◆ **Activity**
Gather all lines in the entries that include the word "front".

┌─ Material for this task

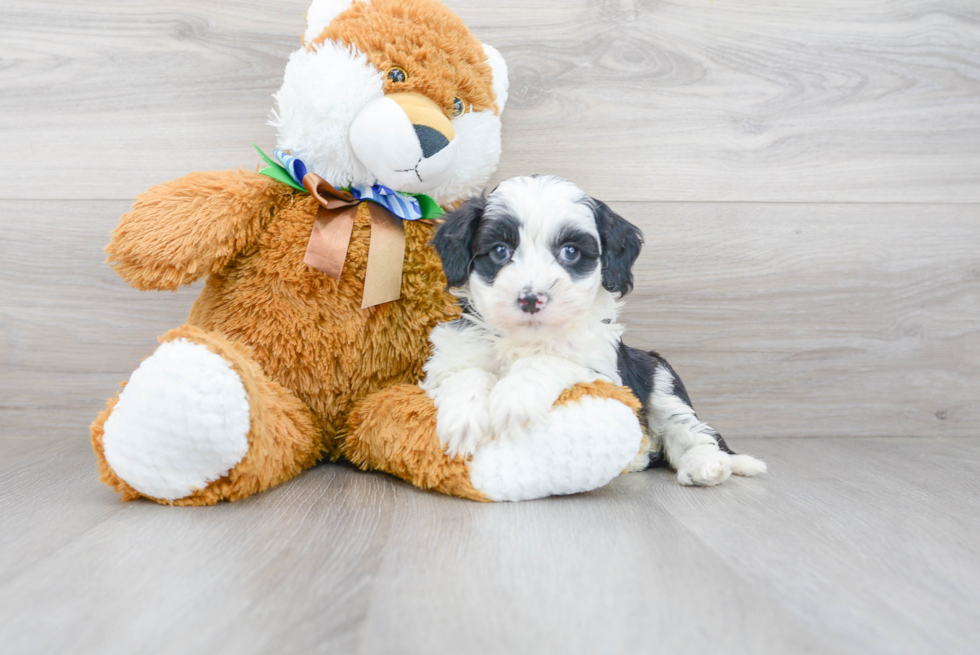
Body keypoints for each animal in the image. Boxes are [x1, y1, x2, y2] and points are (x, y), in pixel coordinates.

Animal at [422, 174, 764, 486]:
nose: (531, 298)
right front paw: (463, 419)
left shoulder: (602, 371)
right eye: (499, 251)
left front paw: (514, 397)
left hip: (659, 374)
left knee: (689, 430)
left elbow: (550, 360)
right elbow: (465, 373)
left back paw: (706, 465)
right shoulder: (450, 358)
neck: (528, 339)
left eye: (571, 252)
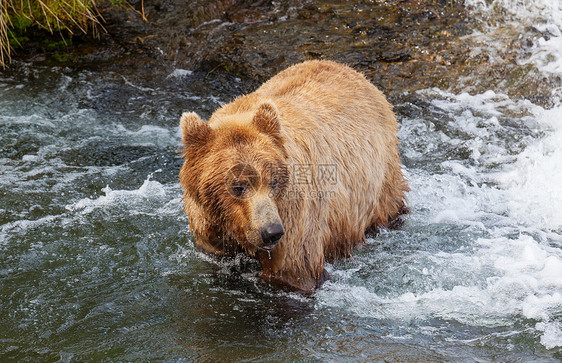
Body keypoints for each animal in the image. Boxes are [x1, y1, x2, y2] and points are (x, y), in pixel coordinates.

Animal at [178, 60, 406, 292]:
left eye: (274, 181)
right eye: (238, 186)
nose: (271, 231)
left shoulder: (294, 218)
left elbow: (295, 271)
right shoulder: (210, 226)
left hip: (381, 177)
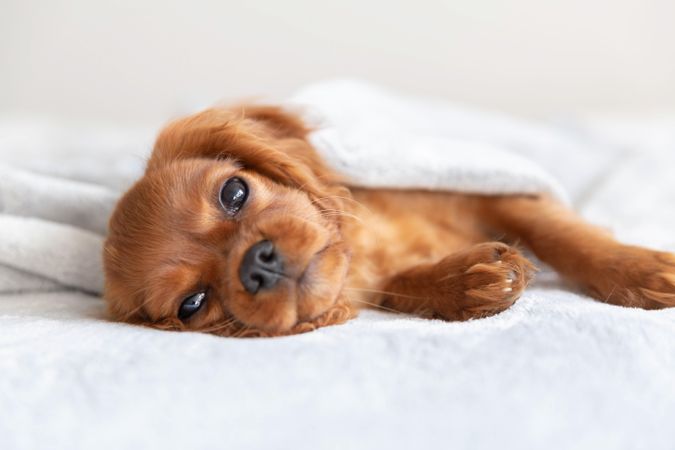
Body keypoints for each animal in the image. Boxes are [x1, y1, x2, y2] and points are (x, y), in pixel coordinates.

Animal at [101, 106, 675, 338]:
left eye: (234, 192)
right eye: (192, 304)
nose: (256, 266)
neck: (371, 245)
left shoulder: (496, 193)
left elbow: (561, 235)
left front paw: (642, 271)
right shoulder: (376, 285)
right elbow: (401, 287)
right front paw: (466, 282)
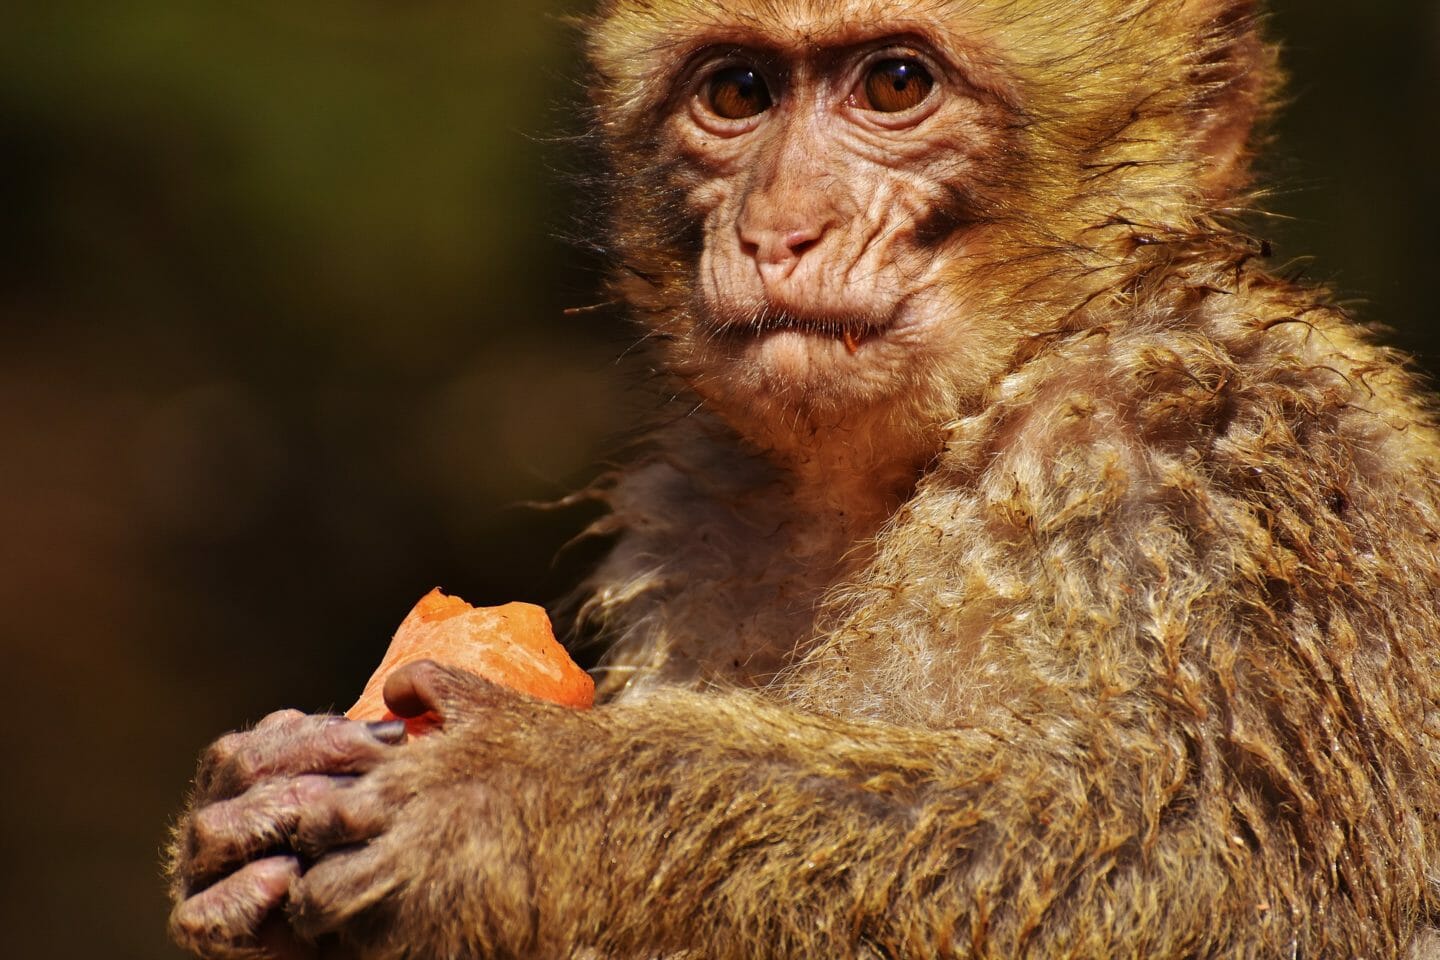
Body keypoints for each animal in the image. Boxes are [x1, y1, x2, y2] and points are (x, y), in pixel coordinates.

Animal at [166, 0, 1440, 957]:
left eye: (894, 82)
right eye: (737, 94)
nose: (777, 227)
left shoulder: (1217, 455)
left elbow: (1211, 882)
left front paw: (526, 802)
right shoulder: (697, 510)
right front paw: (248, 808)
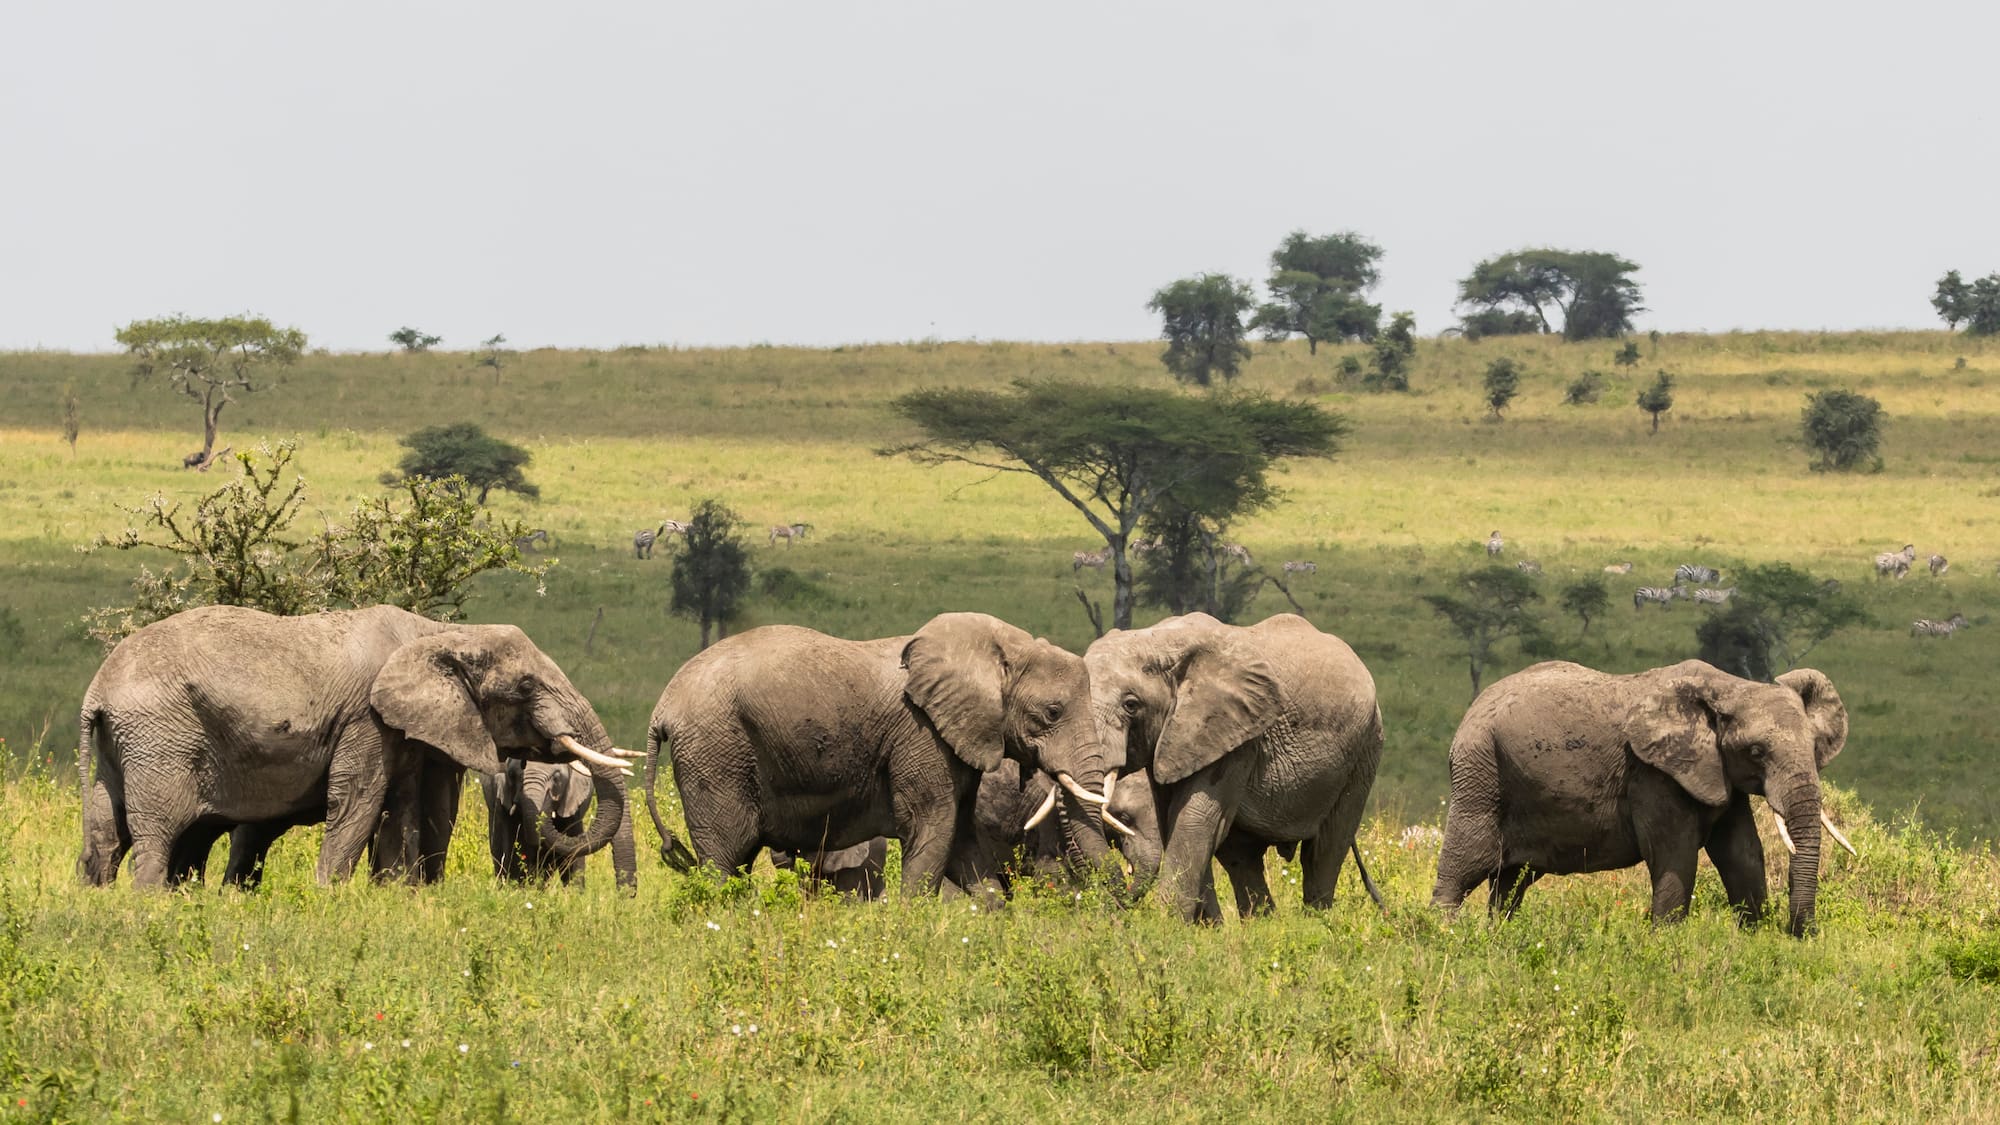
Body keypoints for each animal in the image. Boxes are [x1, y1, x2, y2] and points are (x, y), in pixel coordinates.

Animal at [644, 612, 1120, 899]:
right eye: (1052, 712)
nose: (1123, 886)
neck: (1001, 648)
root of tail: (661, 707)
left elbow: (961, 838)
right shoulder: (921, 734)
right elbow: (931, 828)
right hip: (715, 752)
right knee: (725, 856)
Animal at [1084, 613, 1385, 921]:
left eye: (1131, 705)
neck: (1158, 640)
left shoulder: (1236, 737)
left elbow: (1193, 819)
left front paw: (1169, 924)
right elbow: (1175, 821)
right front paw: (1203, 927)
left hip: (1364, 751)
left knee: (1324, 849)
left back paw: (1316, 921)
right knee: (1242, 856)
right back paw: (1261, 923)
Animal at [1428, 659, 1849, 936]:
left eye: (1814, 747)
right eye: (1757, 751)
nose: (1804, 932)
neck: (1729, 686)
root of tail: (1472, 710)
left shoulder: (1718, 773)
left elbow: (1742, 853)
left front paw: (1754, 939)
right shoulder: (1652, 773)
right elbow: (1674, 854)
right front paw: (1666, 946)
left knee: (1512, 881)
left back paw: (1498, 938)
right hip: (1480, 771)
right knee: (1466, 863)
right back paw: (1442, 936)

└─

◆ **Response**
right front paw: (463, 419)
left front paw: (514, 397)
left front paw: (642, 271)
right front paw: (466, 282)
left front paw: (526, 802)
right front paw: (248, 808)
left front paw: (1169, 924)
right front paw: (1203, 927)
left front paw: (1754, 939)
right front paw: (1666, 946)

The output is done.